- **Task to complete**: Print the listing below again, exactly. Skip the pictures.

- **Dataset entries**:
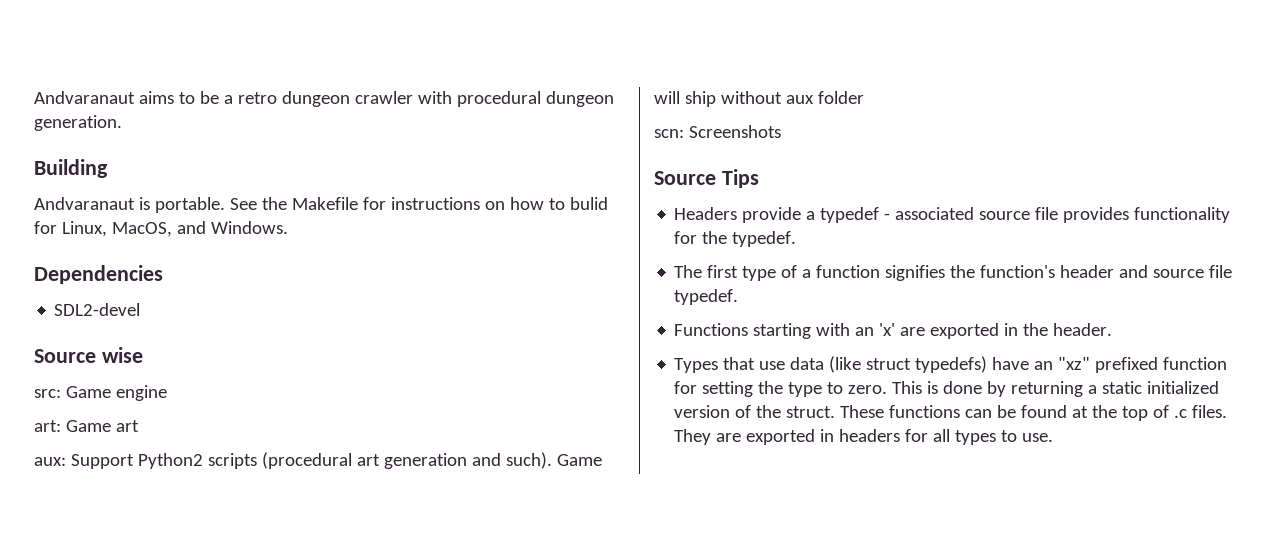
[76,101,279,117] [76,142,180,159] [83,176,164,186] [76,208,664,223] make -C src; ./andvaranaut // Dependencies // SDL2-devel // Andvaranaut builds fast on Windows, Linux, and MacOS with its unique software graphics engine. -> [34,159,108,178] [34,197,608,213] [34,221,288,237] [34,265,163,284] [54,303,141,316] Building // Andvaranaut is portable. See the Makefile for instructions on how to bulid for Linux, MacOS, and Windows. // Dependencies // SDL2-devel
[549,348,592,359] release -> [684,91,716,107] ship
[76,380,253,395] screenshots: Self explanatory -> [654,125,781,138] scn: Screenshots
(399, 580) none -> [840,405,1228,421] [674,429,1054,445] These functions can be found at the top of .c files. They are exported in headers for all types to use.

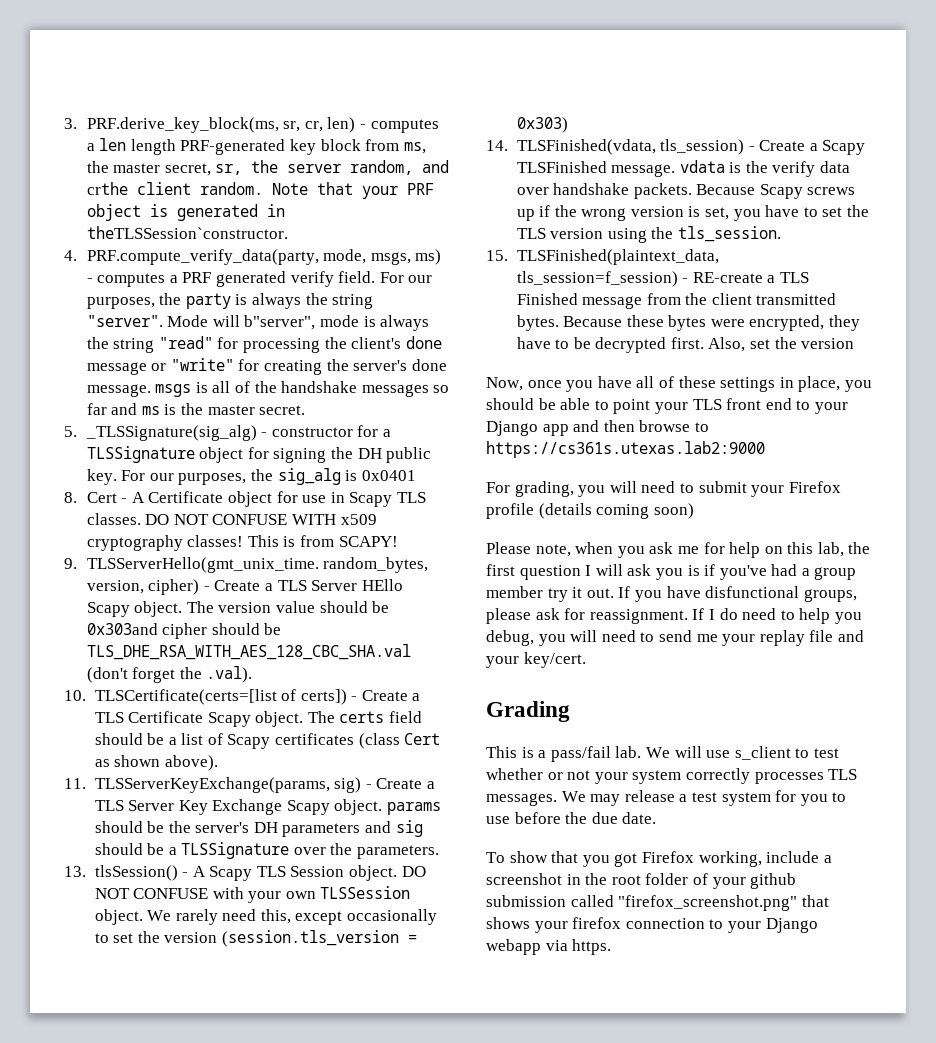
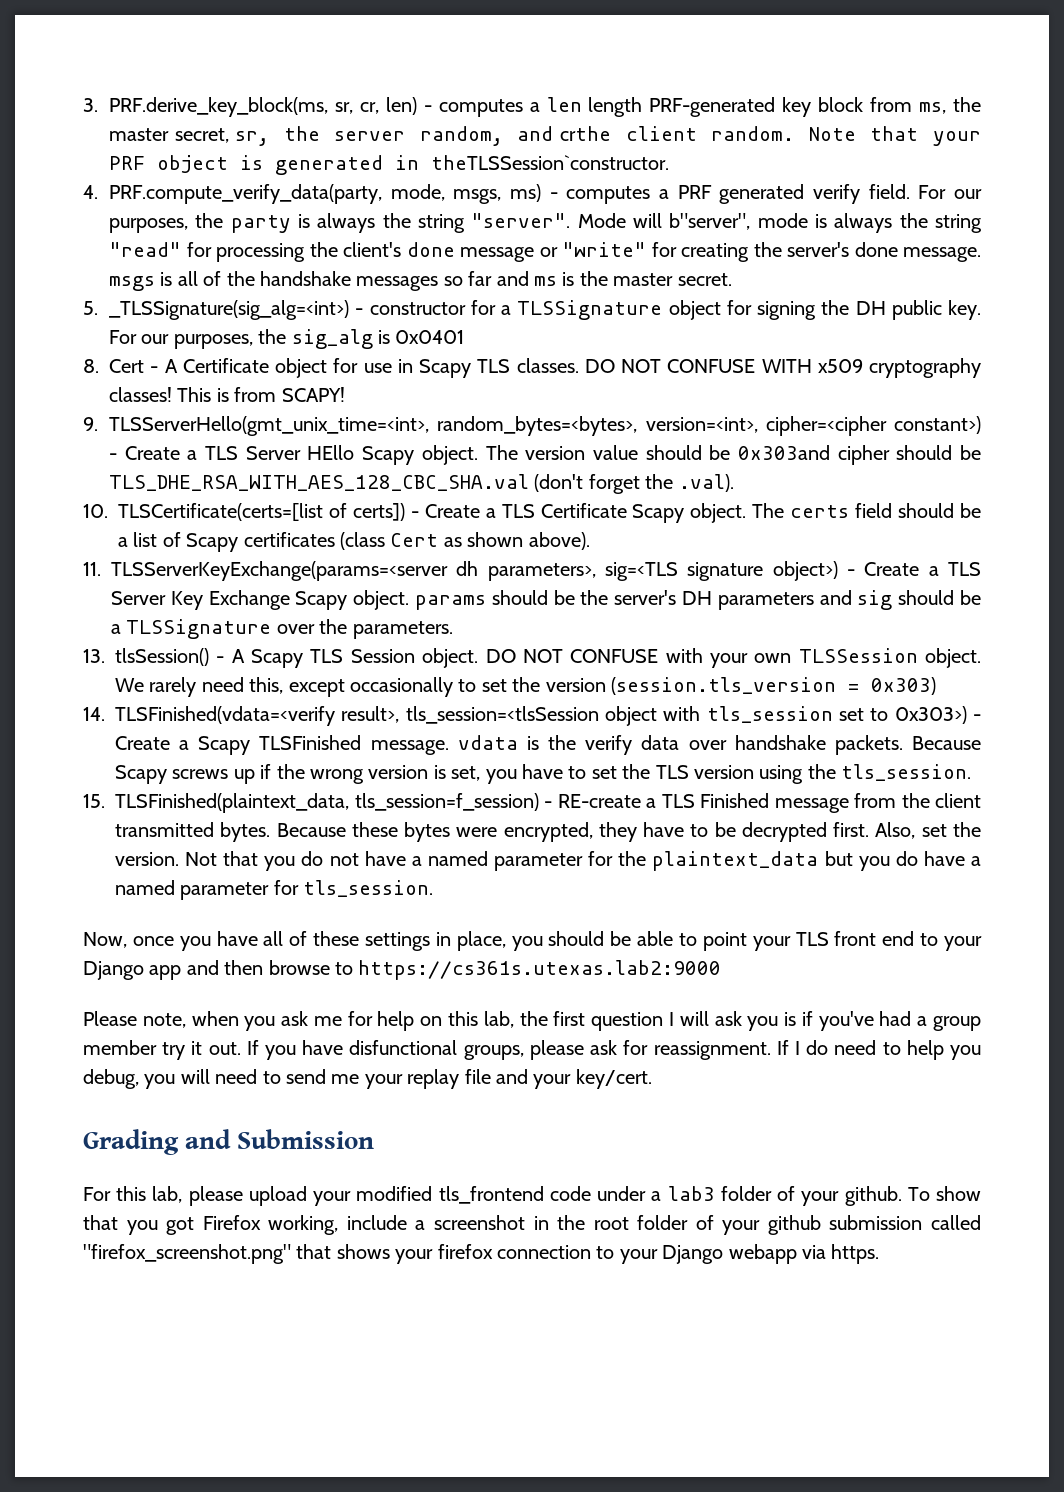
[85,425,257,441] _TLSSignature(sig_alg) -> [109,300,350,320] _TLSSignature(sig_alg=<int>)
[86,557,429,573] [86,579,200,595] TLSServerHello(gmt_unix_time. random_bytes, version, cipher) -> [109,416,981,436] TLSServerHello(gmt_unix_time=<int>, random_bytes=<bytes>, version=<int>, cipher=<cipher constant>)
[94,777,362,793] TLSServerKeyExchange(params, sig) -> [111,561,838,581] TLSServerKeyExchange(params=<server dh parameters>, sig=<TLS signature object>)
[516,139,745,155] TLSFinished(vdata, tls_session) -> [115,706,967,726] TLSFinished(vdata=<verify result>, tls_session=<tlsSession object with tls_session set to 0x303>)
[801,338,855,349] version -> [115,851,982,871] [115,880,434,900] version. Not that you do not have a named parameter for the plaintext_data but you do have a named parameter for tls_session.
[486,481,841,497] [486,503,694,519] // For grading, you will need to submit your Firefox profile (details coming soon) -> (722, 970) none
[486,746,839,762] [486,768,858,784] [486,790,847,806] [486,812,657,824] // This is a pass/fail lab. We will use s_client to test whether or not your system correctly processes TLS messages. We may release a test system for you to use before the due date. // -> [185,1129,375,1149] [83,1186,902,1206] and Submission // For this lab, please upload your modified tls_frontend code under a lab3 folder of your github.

- **Answer to the exercise**:
[76,101,279,117] [76,142,180,159] [83,176,164,186] [76,208,664,223] make -C src; ./andvaranaut // Dependencies // SDL2-devel // Andvaranaut builds fast on Windows, Linux, and MacOS with its unique software graphics engine. -> [34,159,108,178] [34,197,608,213] [34,221,288,237] [34,265,163,284] [54,303,141,316] Building // Andvaranaut is portable. See the Makefile for instructions on how to bulid for Linux, MacOS, and Windows. // Dependencies // SDL2-devel
[549,348,592,359] release -> [684,91,716,107] ship
[76,380,253,395] screenshots: Self explanatory -> [654,125,781,138] scn: Screenshots
(399, 580) none -> [840,405,1228,421] [674,429,1054,445] These functions can be found at the top of .c files. They are exported in headers for all types to use.

[85,425,257,441] _TLSSignature(sig_alg) -> [109,300,350,320] _TLSSignature(sig_alg=<int>)
[86,557,429,573] [86,579,200,595] TLSServerHello(gmt_unix_time. random_bytes, version, cipher) -> [109,416,981,436] TLSServerHello(gmt_unix_time=<int>, random_bytes=<bytes>, version=<int>, cipher=<cipher constant>)
[94,777,362,793] TLSServerKeyExchange(params, sig) -> [111,561,838,581] TLSServerKeyExchange(params=<server dh parameters>, sig=<TLS signature object>)
[516,139,745,155] TLSFinished(vdata, tls_session) -> [115,706,967,726] TLSFinished(vdata=<verify result>, tls_session=<tlsSession object with tls_session set to 0x303>)
[801,338,855,349] version -> [115,851,982,871] [115,880,434,900] version. Not that you do not have a named parameter for the plaintext_data but you do have a named parameter for tls_session.
[486,481,841,497] [486,503,694,519] // For grading, you will need to submit your Firefox profile (details coming soon) -> (722, 970) none
[486,746,839,762] [486,768,858,784] [486,790,847,806] [486,812,657,824] // This is a pass/fail lab. We will use s_client to test whether or not your system correctly processes TLS messages. We may release a test system for you to use before the due date. // -> [185,1129,375,1149] [83,1186,902,1206] and Submission // For this lab, please upload your modified tls_frontend code under a lab3 folder of your github.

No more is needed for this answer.